Thus, a new study suggests, teachers who succeed in creating a positive environment in school may be responsible for their pupils staying smoke-free. Marion Henderson, who led the study of 5092 pupils from 24 Scottish schools, explains: "The social environment of schools, in particular the quality of teacher-pupil relationships, pupil's attitude to school and the school's focus on caring and inclusiveness, all influence both boys' and girls' smoking habits."
The research team found that, on average, 25percent of males and 39 percent of females aged 15 to 16 reported that they either regularly or occasionally smoked. Also, they found that current school-based anti-smoking interventions are largely ineffective. "Most focus on individual characteristics rather than the environment in which adolescents smoke. Our research has shown that this environment acts to either encourage or discourage smoking", Henderson says.
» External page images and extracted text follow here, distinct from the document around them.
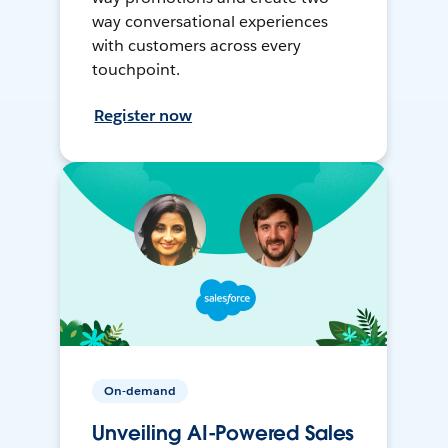
way conversational experiences
with customers across every
touchpoint.
Register now
On-demand
Unveiling AI-Powered Sales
'School effects' refer to school-level variations in smoking that remain once other individual influences have been taken into account, such as whether pupils smoke before joining, whether they live with both parents and their amount of personal spending money. The research team found there were clear school effects that could be explained by pupils' attitudes towards school, quality of teacher-pupil relationships and school-level affluence.
Henderson concludes: "Our results suggest that investing in the social environment of schools and endeavouring to make school a positive experience even for less academically able pupils may have the potential to reduce smoking rates, particularly for boys.”